Actuellement, cette gare dispose de 15 voies à écartement ibérique et de 6 voies à écartement standard pour les trains à grande vitesse AVE. La capacité supplémentaire est nécessaire à Chamartin pour faire face à l’expansion constante du réseau à grande vitesse dans le nord de l’Espagne. Pour 237,6 millions d’euros, la gare de Chamartín verra la construction des nouvelles voies 22 à 25. Le premier travail qui va être effectué consiste à remodeler l’avant-gare à écartement ibérique pour libérer de l’espace.

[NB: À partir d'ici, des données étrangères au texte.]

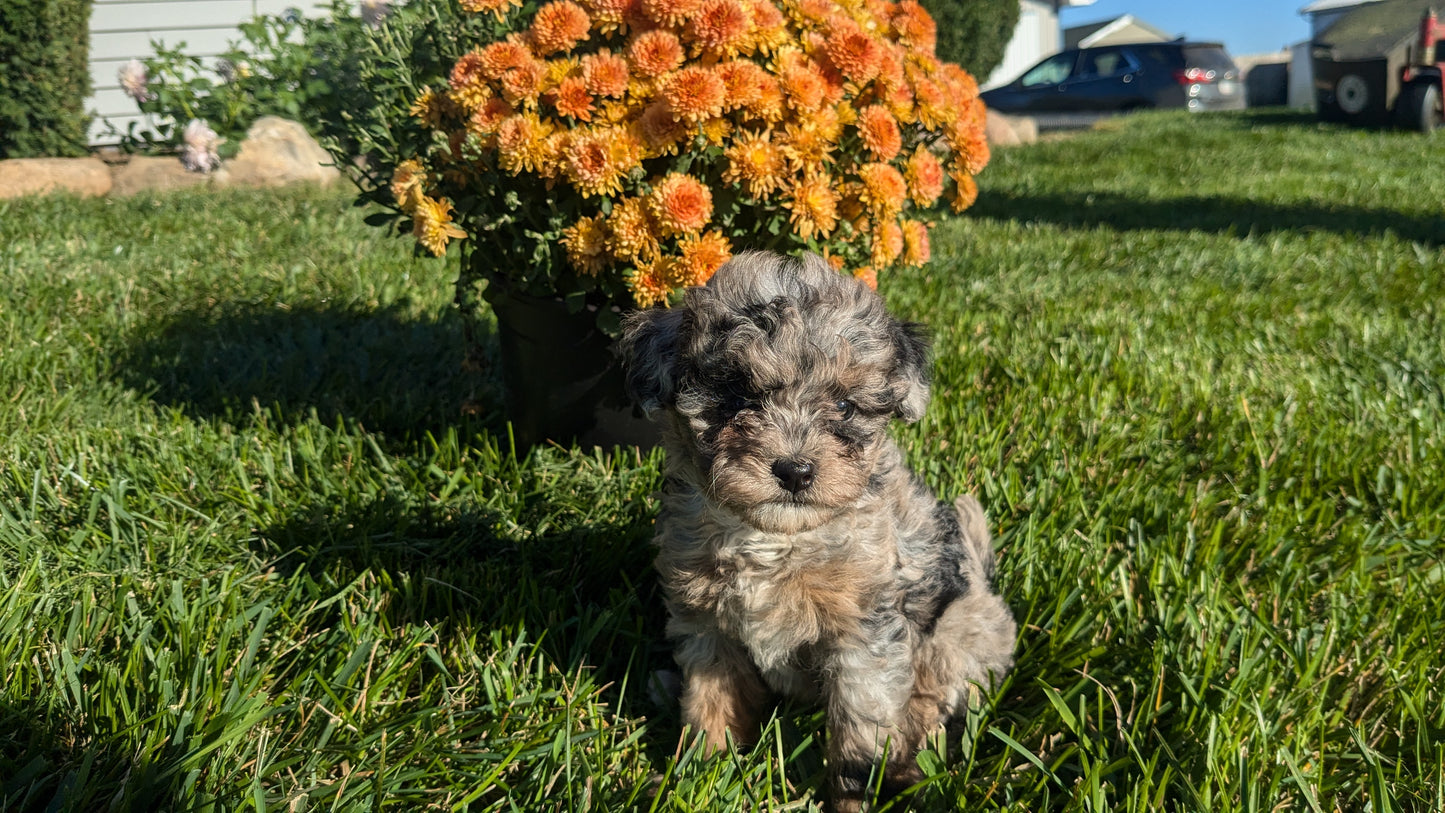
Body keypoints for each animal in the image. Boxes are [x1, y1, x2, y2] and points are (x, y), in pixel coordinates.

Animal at [621, 251, 1017, 808]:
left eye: (845, 406)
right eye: (737, 398)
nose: (795, 471)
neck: (778, 538)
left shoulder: (865, 638)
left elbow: (859, 731)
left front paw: (853, 796)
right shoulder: (706, 626)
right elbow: (711, 700)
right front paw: (697, 774)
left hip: (957, 633)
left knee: (931, 702)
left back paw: (911, 770)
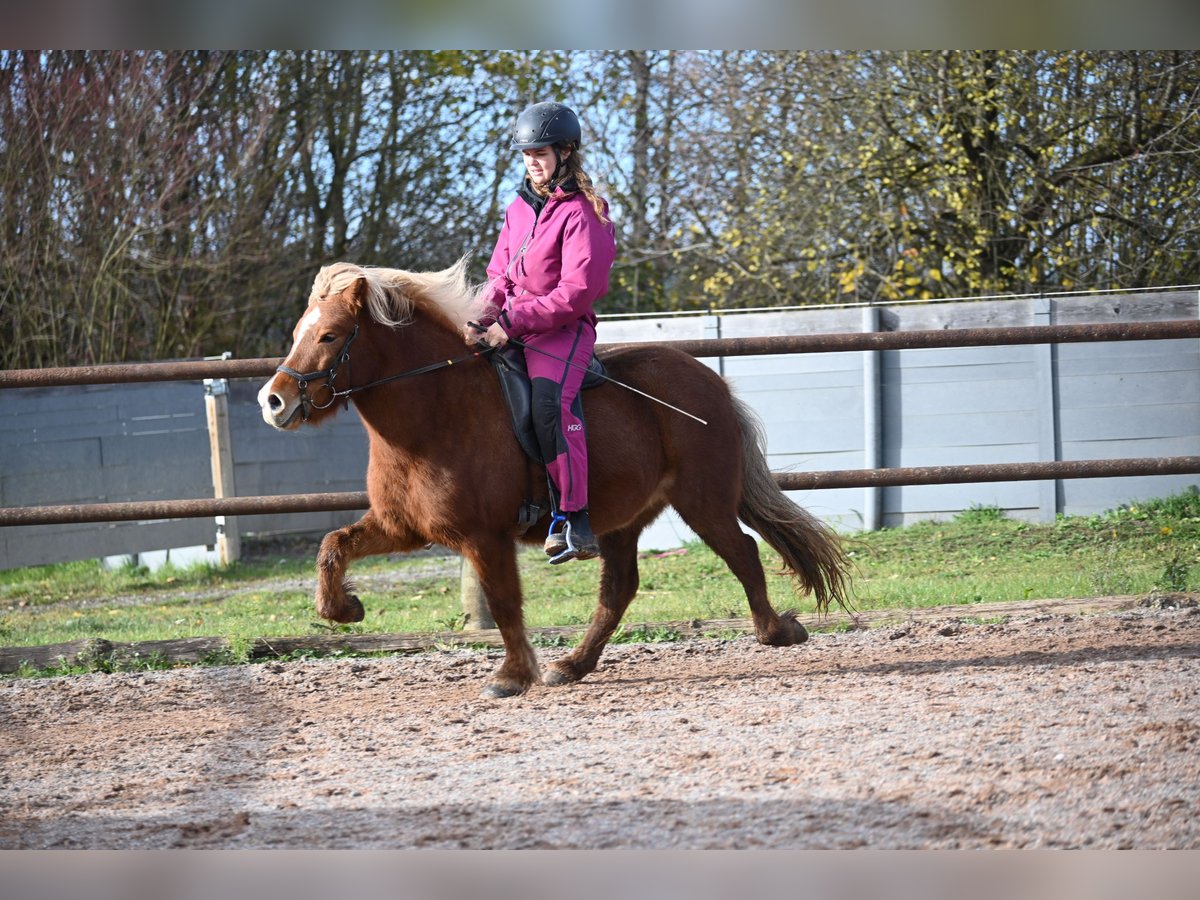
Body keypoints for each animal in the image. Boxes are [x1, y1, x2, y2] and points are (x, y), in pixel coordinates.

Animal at [259, 259, 849, 696]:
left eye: (331, 335)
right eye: (298, 333)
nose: (274, 401)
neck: (435, 415)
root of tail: (712, 382)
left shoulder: (484, 536)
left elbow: (504, 603)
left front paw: (512, 676)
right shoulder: (401, 527)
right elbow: (333, 546)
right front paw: (343, 609)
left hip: (702, 499)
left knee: (742, 552)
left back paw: (776, 631)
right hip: (623, 519)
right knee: (619, 589)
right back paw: (574, 665)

Viendra ensuite à l’agrandissement du hall de la gare pour l’adapter à un plus grand nombre de voyageurs, avec de nouvelles installations créées sur les nouvelles voies et des rampes remplaçant les escaliers mécaniques. La gare agrandie disposera également d’un espace dédié à l’enregistrement et aux contrôles de sécurité pour les passagers utilisant des trains à grande vitesse.

Rénovation de la gare d’Atocha

Atocha, au sud de la capitale, est une gare AVE depuis 1992, lorsque fût inaugurée la ligne à grande vitesse vers Séville, première d’Espagne. Les travaux sont plus conséquents. L’arrivée du tunnel implique de construire un nouvel espace souterrain qui aura deux quais et quatre voies 1.435mm et qui sera situé, à 45 mètres de profondeur, sous les voies actuelles 14 et 15 de Puerta de Atocha et sous une partie de la rue Méndez Álvaro. Il s’agit en fait de la phase 2 des travaux qui en comptent 3 au total. La phase 2 n’étant prévue que pour 2023, dans un premier temps les AVE Nord-Sud ne s’arrêteront pas à Atocha mais bénéficieront déjà des avantages du nouveau tunnel.

La toiture historique sera également remodelée et une passerelle sera construite par-dessus les quais afin d’unir les quartiers (entre l’Avenida Ciudad de Barcelona et Calle Méndez Álvaro), les deux côtés de la gare. Le nouveau lobby sera situé au confluent des rues Méndez Álvaro et Garganta de los Montes et une nouvelle salle sera construite en plus de la rénovation des salles actuelles. L’objectif est que le voyageur dispose d’un accès clair à la gare, et notamment aux 14 voies AVE actuelles.

Un accès à quatre voies sur trente kilomètres

Actuellement, les lignes ferroviaires à grande vitesse Madrid-Levante et Madrid-Andalucía partagent l’accès à la capitale du sud, qui arrive à un degré considérable de saturation. Avec la mise en service de deux nouvelles voies dans l’entrée sud de Madrid, quatre voies seront disponibles pour le trafic grande ligne, allégeant le goulot d’étranglement et permettant la réception d’un plus grand nombre de trains. Dans le but d’assurer toutes les fonctionnalités de ce corridor, Adif Alta Velocidad a également lancé le processus d’intégration de la LGV Madrid – Barcelone dans la section d’Atocha.

Au total donc, les investissements prévus, cofinancés par le mécanisme pour l’interconnexion en Europe, sont les suivants:

  • Deuxième phase de rénovation de la gare de Puerta de Atocha: 423 millions d’euros;
  • Modification des voies ibériques 14 et 15 en voie normale et construction des voies 22 à 25 à la gare de Chamartín: 237,6 millions d’euros;
  • Coût total du tunnel Atocha – Chamartín: 322 millions d’euros

Soit près d’un milliard d’euros dans la capitale même, auquel s’ajoutent les 646,5 millions d’euros du quadruplement de la ligne entre Atocha et Torrejón de Velasco. Le rail espagnol porte un nom : mobilité du future.